COSE DA FARE »
**A.** Trascrivi di nuovo il brano della sentenza che va da "S.T.i. International avverso" fino a "resiste con controricorso." compreso, sostituendo "impianto" con "sistema".
**B.** Elenca tutte le date riportate nella sentenza, nell'ordine in cui compaiono.

Cass. civ. Sez. II, Sent., 14-04-2011, n. 8511 Difformità e vizi dell’opera

Sentenza scelta dal dott. Domenico Cirasole direttore del sito giuridico http://www.gadit.it/

Svolgimento del processo

Con atto notificato a mezzo posta il 14 ottobre 2005, la s.n.c. Carrozzerie Speciali Bordogna di Bordogna Dario & C, ricorre, sulla base di tre motivi, per la cassazione della sentenza della Corte di appello di Milano n. 2958 del 16 novembre 2004, che aveva confermato, tranne che per il regolamento delle spese di lite, la pronuncia di primo grado che aveva accolto l’opposizione avanzata dalla s.r.l.

S.T.i. International avverso il decreto ingiuntivo che le intimava di pagare la somma di Euro 11.459,57 a titolo di saldo del prezzo convenuto per la fornitura ed istallazione di un impianto di condizionamento all’interno di un veicolo di regia mobile Iveco Eurocargo, avendo ritenuto il giudice di secondo grado fondata l’eccezione di inadempimento sollevata dalla società opponente per essere l’opera consegnata difettosa per errori commessi nella fase della sua istallazione. La società S.T.i. International resiste con controricorso.

VOCI FORNITE »

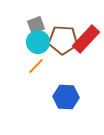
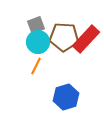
brown pentagon: moved 1 px right, 3 px up
orange line: rotated 18 degrees counterclockwise
blue hexagon: rotated 20 degrees counterclockwise
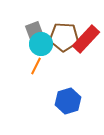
gray square: moved 2 px left, 5 px down
cyan circle: moved 3 px right, 2 px down
blue hexagon: moved 2 px right, 4 px down
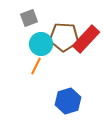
gray square: moved 5 px left, 12 px up
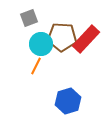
brown pentagon: moved 2 px left
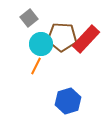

RISPOSTE PER COMPITO »
**A.**
S.T.i. International avverso il decreto ingiuntivo che le intimava di pagare la somma di Euro 11.459,57 a titolo di saldo del prezzo convenuto per la fornitura ed istallazione di un sistema di condizionamento all’interno di un veicolo di regia mobile Iveco Eurocargo, avendo ritenuto il giudice di secondo grado fondata l’eccezione di inadempimento sollevata dalla società opponente per essere l’opera consegnata difettosa per errori commessi nella fase della sua istallazione. La società S.T.i. International resiste con controricorso.

**B.**
14-04-2011
14 ottobre 2005
16 novembre 2004